▶ **Consigne**:
Traduisez en anglais cette phrase du texte sur la cinéaste Angèle Diabang : « Elle se formera dans son pays, en Allemagne et en France, notamment à la Femis. »

C’est à un classique du patrimoine littéraire africain que la cinéaste Angèle Diabang a décidé de s’attaquer, pour ses premiers pas dans la fiction. Son projet est l’un des dix projets sélectionnés par la Fabrique Les cinémas du monde de l’Institut français, et présenté en mai dernier durant le Festival de Cannes.
Elle voulait être ambassadrice « comme (la cantatrice américaine) Barbara Hendricks ». « Quand j’ai quitté le droit pour aller faire du cinéma, je me suis dit que je pouvais toujours être ambassadrice… grâce à l’art », confie la cinéaste sénégalaise Angèle Diabang. Elle se formera dans son pays, en Allemagne et en France, notamment à la Femis. Elle réalise son premier court métrage documentaire, « Mon beau sourire », en 2005.
Pour ses projets suivants, elle décide de créer sa propre maison de production Karoninka, échaudée par ses déboires avec un producteur. « Quand on réalise, on est fragile. Je me sens plus en sécurité dans la production », explique la cinéaste. Elle réalisera ainsi deux autres documentaires : « Sénégalaises et islam » en 2007 et « Yandé Codou, la griotte de Senghor » en 2008. Sa maison a produit une dizaine de projets.
« Une si longue lettre », adapté du livre éponyme de sa célèbre compatriote Mariama Bâ, sera sa première fiction. Il est l’un des 10 projets sélectionnés cette année à La Fabrique Les cinémas du Monde, programme conçu par l’Institut français avec l’Organisation internationale de la Francophonie (OIF), le Festival de Cannes et Le Marché du film. Le programme invite sur la Croisette des cinéastes et leurs producteurs qui travaillent sur un premier ou deuxième long métrage afin de les aider à le concrétiser.
Afrik.com : « Une si longue lettre » (1979, comme son titre l’indique, le roman de Mariama Bâ est une longue missive adressée par Ramatoulaye, l’héroïne du roman, à son amie Aïssatou, installée aux Etats-Unis. La jeune femme vient de perdre son mari Modou, l’occasion de revenir notamment sur son mariage ravagé par la polygamie.) de l’auteure sénégalaise Mariama Bâ est un classique de la littérature africaine. Pourquoi cette envie d’adaption ?

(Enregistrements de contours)
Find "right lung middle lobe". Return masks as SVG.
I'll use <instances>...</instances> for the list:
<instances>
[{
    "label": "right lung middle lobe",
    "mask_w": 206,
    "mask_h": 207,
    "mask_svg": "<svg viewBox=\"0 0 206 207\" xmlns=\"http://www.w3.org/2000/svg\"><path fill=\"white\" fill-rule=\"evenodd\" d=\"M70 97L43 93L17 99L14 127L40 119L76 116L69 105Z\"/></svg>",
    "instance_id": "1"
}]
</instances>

▶ **Corrigé**:
She would train in her own country, in Germany and in France, notably at the Femis.